_REQUIRED WORK_. Give back, exactly and with nothing added, the lines that run from the one containing "high-resolution micrograph shows" to the final line below.

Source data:
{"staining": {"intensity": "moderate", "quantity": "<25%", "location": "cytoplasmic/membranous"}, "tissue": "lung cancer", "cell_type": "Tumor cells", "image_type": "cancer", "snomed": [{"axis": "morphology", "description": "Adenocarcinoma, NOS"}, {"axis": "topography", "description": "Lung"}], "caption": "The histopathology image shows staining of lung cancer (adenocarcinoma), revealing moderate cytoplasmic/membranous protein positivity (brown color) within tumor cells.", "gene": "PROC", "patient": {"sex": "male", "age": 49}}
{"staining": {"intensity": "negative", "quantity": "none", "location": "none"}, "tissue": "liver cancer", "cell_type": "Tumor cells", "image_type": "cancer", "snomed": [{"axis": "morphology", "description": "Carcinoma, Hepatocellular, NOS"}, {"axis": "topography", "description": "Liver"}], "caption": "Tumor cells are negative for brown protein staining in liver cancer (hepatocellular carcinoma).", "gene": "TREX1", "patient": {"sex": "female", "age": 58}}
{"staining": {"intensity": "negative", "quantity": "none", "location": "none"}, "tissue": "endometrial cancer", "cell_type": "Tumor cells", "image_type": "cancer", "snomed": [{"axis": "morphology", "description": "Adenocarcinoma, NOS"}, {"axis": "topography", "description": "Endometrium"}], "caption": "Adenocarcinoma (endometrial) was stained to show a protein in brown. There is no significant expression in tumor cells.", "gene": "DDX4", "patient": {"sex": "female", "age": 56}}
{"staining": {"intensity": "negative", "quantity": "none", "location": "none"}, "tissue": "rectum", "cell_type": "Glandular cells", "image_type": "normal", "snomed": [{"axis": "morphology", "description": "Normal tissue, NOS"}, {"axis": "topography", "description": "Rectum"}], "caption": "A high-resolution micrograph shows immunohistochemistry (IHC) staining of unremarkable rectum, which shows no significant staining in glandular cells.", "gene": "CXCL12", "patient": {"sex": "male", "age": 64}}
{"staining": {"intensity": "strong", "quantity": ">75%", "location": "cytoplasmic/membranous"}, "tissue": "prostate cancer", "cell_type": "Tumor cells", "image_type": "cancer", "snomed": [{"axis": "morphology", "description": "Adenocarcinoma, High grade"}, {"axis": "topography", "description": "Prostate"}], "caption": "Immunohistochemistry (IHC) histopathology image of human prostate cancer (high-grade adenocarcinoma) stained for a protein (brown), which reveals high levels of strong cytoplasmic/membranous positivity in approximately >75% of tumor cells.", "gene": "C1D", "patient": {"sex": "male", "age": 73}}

_EXERCISE OUTPUT_.
{"staining": {"intensity": "negative", "quantity": "none", "location": "none"}, "tissue": "rectum", "cell_type": "Glandular cells", "image_type": "normal", "snomed": [{"axis": "morphology", "description": "Normal tissue, NOS"}, {"axis": "topography", "description": "Rectum"}], "caption": "A high-resolution micrograph shows immunohistochemistry (IHC) staining of unremarkable rectum, which shows no significant staining in glandular cells.", "gene": "CXCL12", "patient": {"sex": "male", "age": 64}}
{"staining": {"intensity": "strong", "quantity": ">75%", "location": "cytoplasmic/membranous"}, "tissue": "prostate cancer", "cell_type": "Tumor cells", "image_type": "cancer", "snomed": [{"axis": "morphology", "description": "Adenocarcinoma, High grade"}, {"axis": "topography", "description": "Prostate"}], "caption": "Immunohistochemistry (IHC) histopathology image of human prostate cancer (high-grade adenocarcinoma) stained for a protein (brown), which reveals high levels of strong cytoplasmic/membranous positivity in approximately >75% of tumor cells.", "gene": "C1D", "patient": {"sex": "male", "age": 73}}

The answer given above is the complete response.